I think Lucas has wrongly claimed Chomsky as an ally in thinking that the innateness of universal grammar is something which marks human beings off as rational agents. Chomsky believes, I think, that there could be perfectly rational Martians who didn't have our universal grammar innate and for all I know had no universal grammar innate, but learnt language as we learn mathematics. (I'm not quite sure why Chomsky excludes mathematics from depending on an innate component, as he appears to do.) But the Martians, so far as I can tell from Chomsky's brief descriptions of them, could very well turn out to be people about whom all the theses of B. F. Skinner were true, and therefore, from Chomsky's point of view, turn out to be very unpleasant creatures indeed.
To turn from the Martians to the non-human terrestrial creatures whom Waddington reminds us of—I think that Chomsky has had very little to say about the evolution of language-users from animals who did not have the use of language, though he does have a number of rather caustic remarks about people who think that natural selection is the name of a theory with any content. What lies behind these remarks I do not know. But he has always by-passed this question by saying ‘well, the first thing to decide is whether or not it's correct that it's innate; only if it is innate do we have to go back and ask the question when, if ever, did it become innate?’
I would like to clarify something in my paper which I think Waddington and perhaps others misunderstood, which was the function of the example about counting. This wasn't meant to illustrate all of Chomsky's theses, and it was certainly not meant to suggest that Chomsky thought that the English or Arabic system was itself innate.
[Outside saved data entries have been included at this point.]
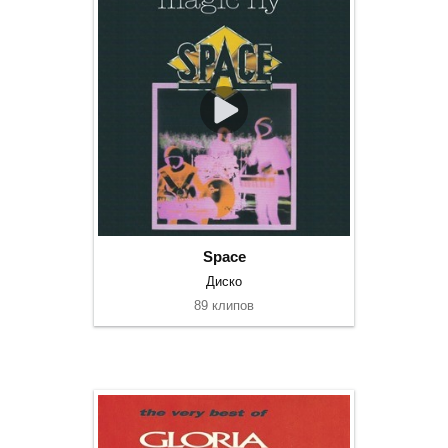
Space
Диско
89 клипов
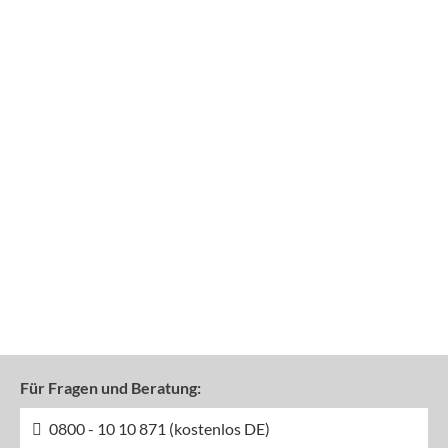
Für Fragen und Beratung:
0800 - 10 10 871 (kostenlos DE)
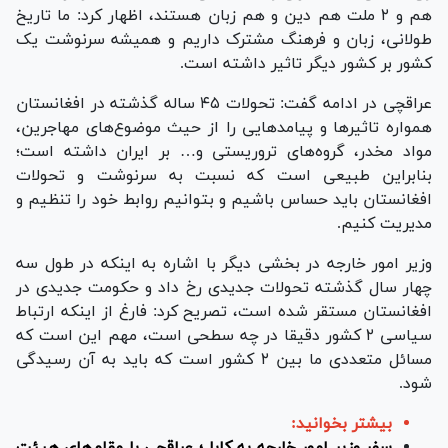
هم و ۲ ملت هم دین و هم زبان هستند، اظهار کرد: ما تاریخ
طولانی، زبان و فرهنگ مشترک داریم و همیشه سرنوشت یک
کشور بر کشور دیگر تاثیر داشته است.
عراقچی در ادامه گفت: تحولات ۴۵ ساله گذشته در افغانستان
همواره تاثیرها و پیامدهایی را از حیث موضوع‌های مهاجرین،
مواد مخدر، گروه‌های تروریستی و… بر ایران داشته است؛
بنابراین طبیعی است که نسبت به سرنوشت و تحولات
افغانستان باید حساس باشیم و بتوانیم روابط خود را تنظیم و
مدیریت کنیم.
وزیر امور خارجه در بخشی دیگر با اشاره به اینکه در طول سه
چهار سال گذشته تحولات جدیدی رخ داد و حکومت جدیدی در
افغانستان مستقر شده است، تصریح کرد: فارغ از اینکه ارتباط
سیاسی ۲ کشور دقیقا در چه سطحی است، مهم این است که
مسائل متعددی ما بین ۲ کشور است که باید به آن رسیدگی
شود.
بیشتر بخوانید:
سفر وزیر امور خارجه به کابل؛ عراقچی با مقام‌های هیئت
It was meant primarily to illustrate the distinction between performance and competence and what Chomsky meant by creativity in language. In fact, the principles of universal grammar are very much more abstract than the rules for counting. They are such principles as ‘grammars must contain only structure-dependent transformations’, and so to the question ‘is there a zero in universal grammar?’, I think the answer is definitely ‘no’.